Everything about this video is raw. It’s grimy. Its metal cage is cold. Their screaming faces are ugly. And the ending? @3:30. Simply beautiful.

Often, when I think about my internal strife, it is abstract and elusive. And if emotions surface, then I tend to downplay them.  What I appreciate about this music video is the concrete imagery of our very real and profound emotions.

We live in a society that is often afraid to face their internal states and strifes, be it loneliness, grief, or anger. We immediately resort to our devices in any moment of silence or inactivity. (In unconscious or subconscious attempts to distract ourselves… from ourselves). Through this artistic video, I am reminded of the gravity of our internal conditions, and I am encouraged to once again give some attention and credibility to my emotions.

Don’t be afraid to face yourself.

Kids Do Better

Kids do better in life with parents who are open and honest about their faults. You either accept grace… Or you play with guilt.

Well-adjusted people come from families who had parents who were honest about their mistakes and shortcomings, parents who were even humbly apologetic. Imagine having a dad who’d be willing to say something like, “You know, you get your temper from me. It’s one of the terrible things I’ve handed you. I’m so sorry about that. Here’s how I’ve learned to handle it. Let me know if you need help. I love you so much. Would hate for you to have to feel any pain on account of me.”

….

If you sit down with Paul Young or John MacMurray, they have absolutely no problem admitting their faults. None. And this gives you a sense of comfort as you talk to them because you realize that it’s okay to be human. In fact, you can really connect with these guys because they’re vulnerable and honest and open. And it seems like they trust God to actually forgive them and that means maybe God has forgiven me too.

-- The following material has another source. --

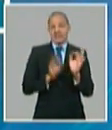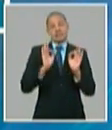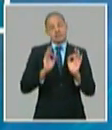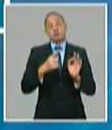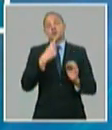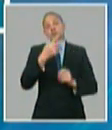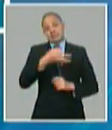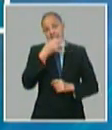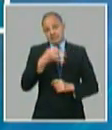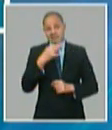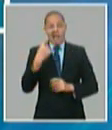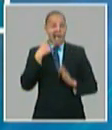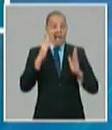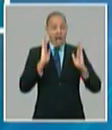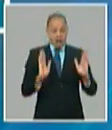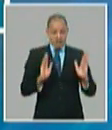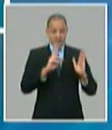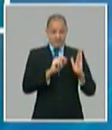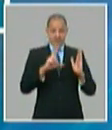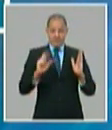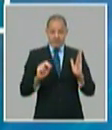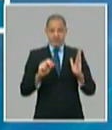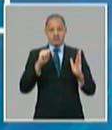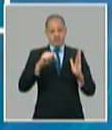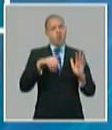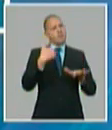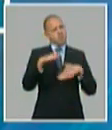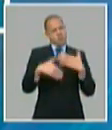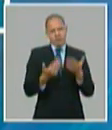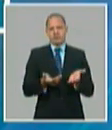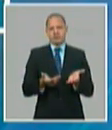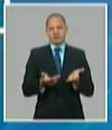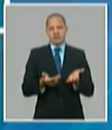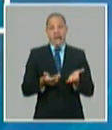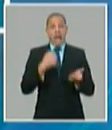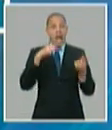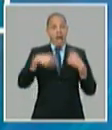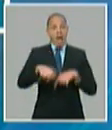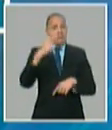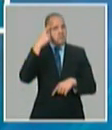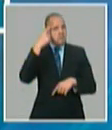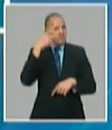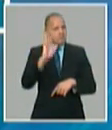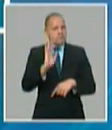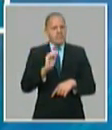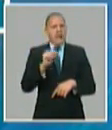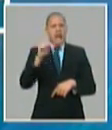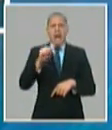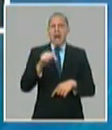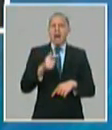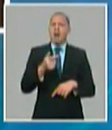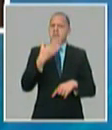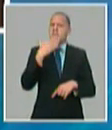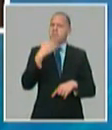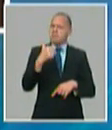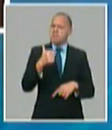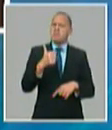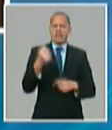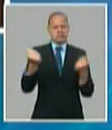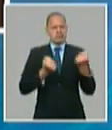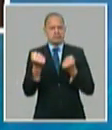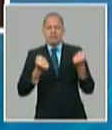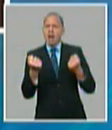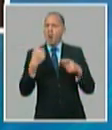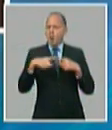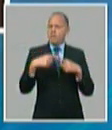año con un muy bajo nivel de actividad que creen que el transporte de pasajeros 66% en el 2021 con respecto al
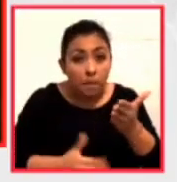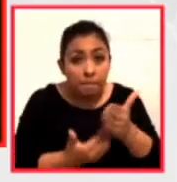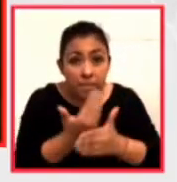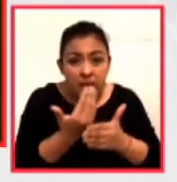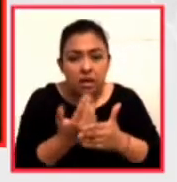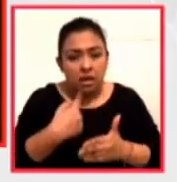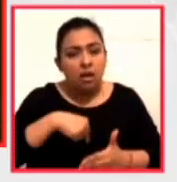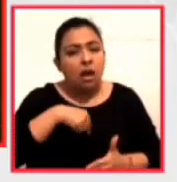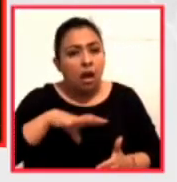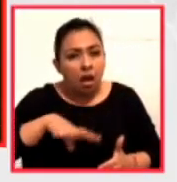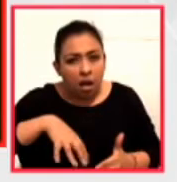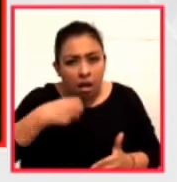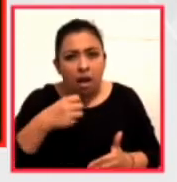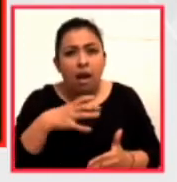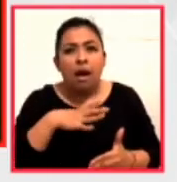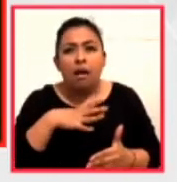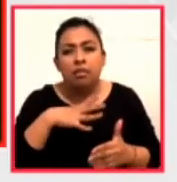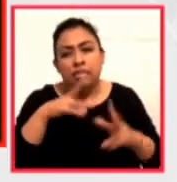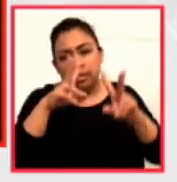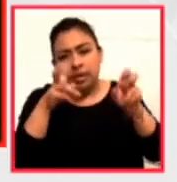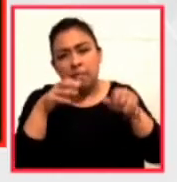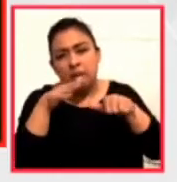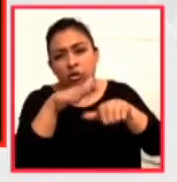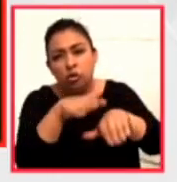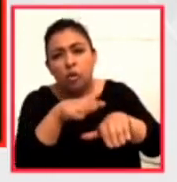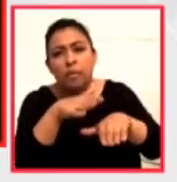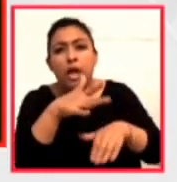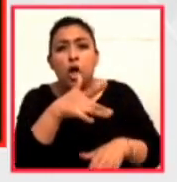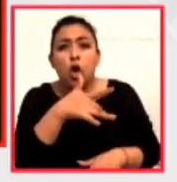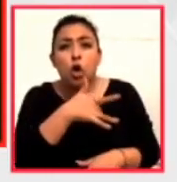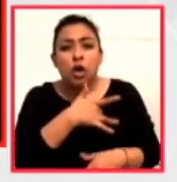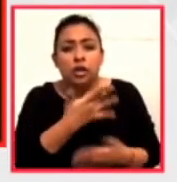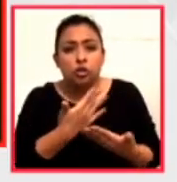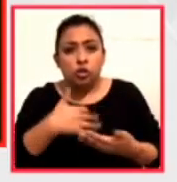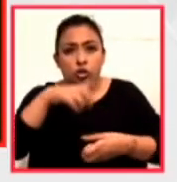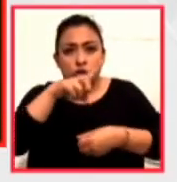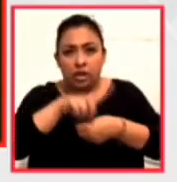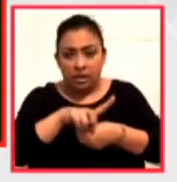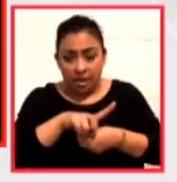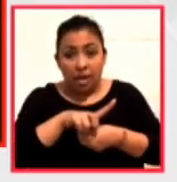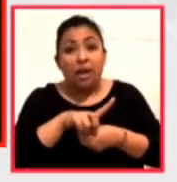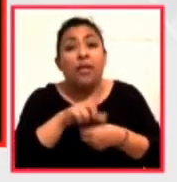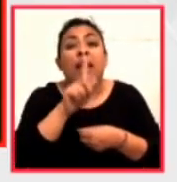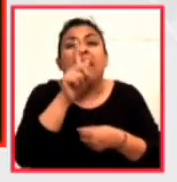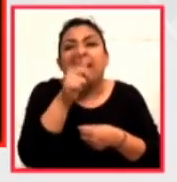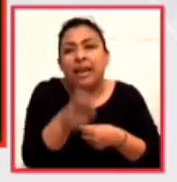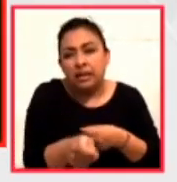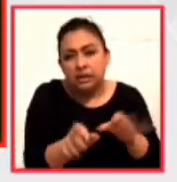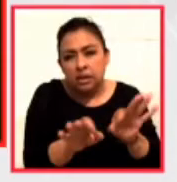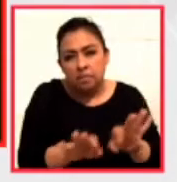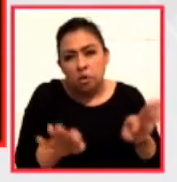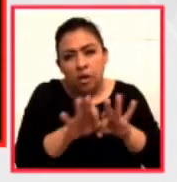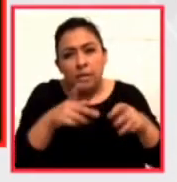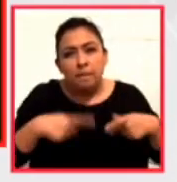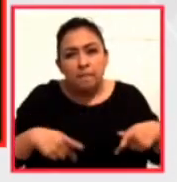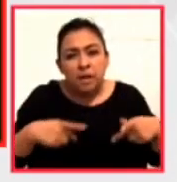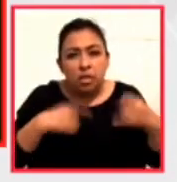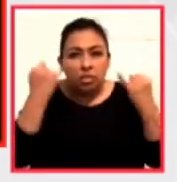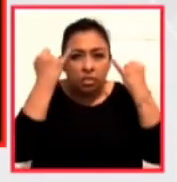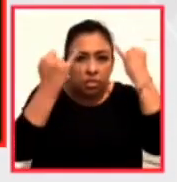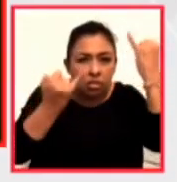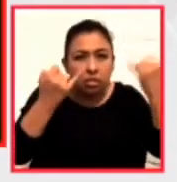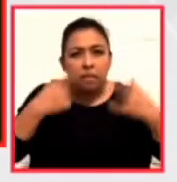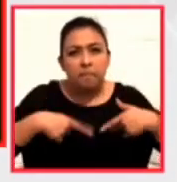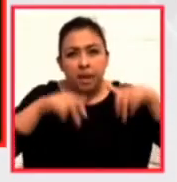tratando un tema que tiene que ver con el corazón de una sociedad, que son los creadores, los artistas.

On the other hand, there are many kids who wander through the world lost. And often, secretly (until now), I’ve noticed their fathers are men who are constantly spinning the truth to make themselves look good. If anything negative happens in their families, they blame it on some other factor. They never admit their mistakes. They are constantly trying to “set an example” by hiding their true humanity. Kids who grow up in homes like this do not feel permission to be human or flawed and don’t trust that God will ever forgive them. Can you imagine living in such pain?

So much modern research supports the idea that it’s in morality, strength, courage AND VULNERABILITY that health flourishes.